8. Event Publication (Outbox Pattern)

A RunCompleted event is inserted into the outbox:

outbox.status = pending

A publisher process:

pending → published
↘ failed (retry)

This ensures reliable, at-least-once delivery.

State Machines

Run Lifecycle

pending → running → finalizing → completed
↘ failed
↘ cancelled

Execution Lifecycle

pending → running → completed
↘ retry_scheduled → running
↘ failed
↘ timed_out
↘ cancelled

Attempt Lifecycle

pending → running → completed
↘ failed_agent_call
↘ failed_evaluation
↘ timed_out
↘ cancelled
↘ stale

Key Design Properties

1. Append-only evaluator results

Evaluator outputs are never updated, only inserted. This provides:

  • auditability
  • reproducibility
  • traceability

2. Separation of state vs evidence

  • state tables (runs, executions, attempts) are mutable
  • evaluator results are immutable facts

3. Idempotent finalization

Multiple workers may attempt to finalize a run.

The system ensures:

  • only one finalization succeeds
  • duplicate attempts are safe

4. Retry-safe execution

Executions may have multiple attempts.

Only the most recent non-stale attempt is authoritative.
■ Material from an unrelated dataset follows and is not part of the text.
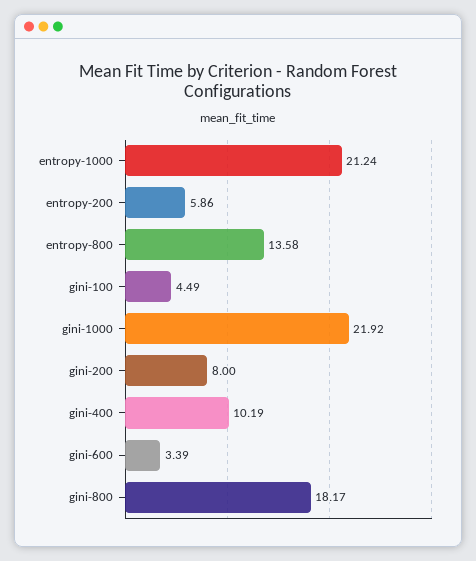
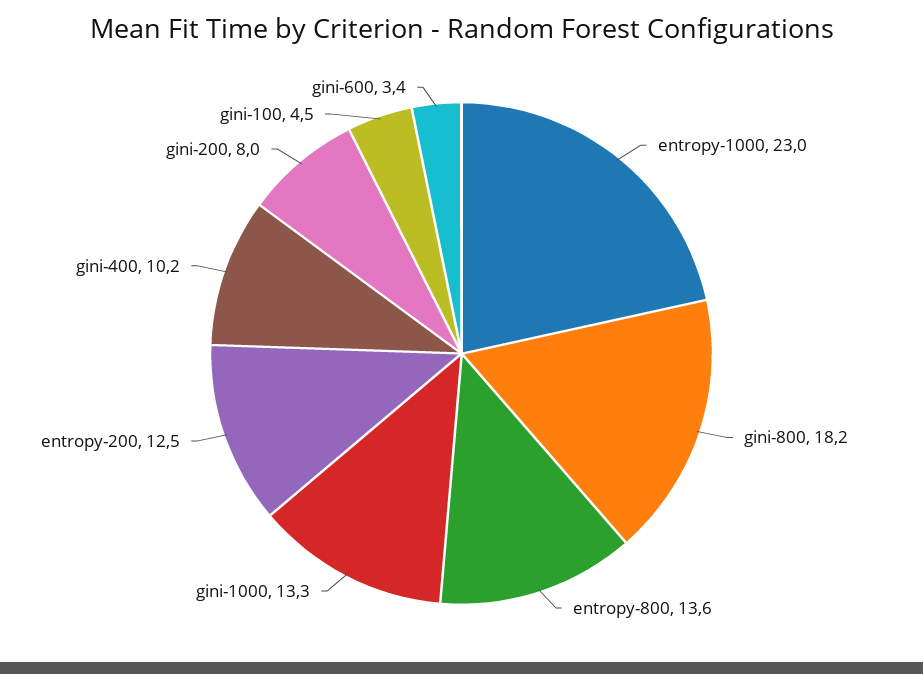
entropy-1000: 21.24 -> 23
entropy-200: 5.86 -> 12.5
gini-1000: 21.92 -> 13.3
5. Reliable event delivery

The outbox pattern ensures:

  • no lost events
  • retryable publishing
  • eventual consistency

Design Philosophy

Agent Vigilo evaluates the behavior of a target system, not just a model.

An "agent" may represent:

  • a single model call
  • a prompt pipeline
  • a multi-step workflow
  • a deployed HTTP service

The evaluation system treats all targets uniformly via a versioned invocation interface.

Summary

The system is designed to:

  • handle distributed execution safely
  • tolerate worker failure and retries
  • preserve evaluation evidence
  • produce deterministic, policy-driven outcomes
  • reliably signal completion to downstream systems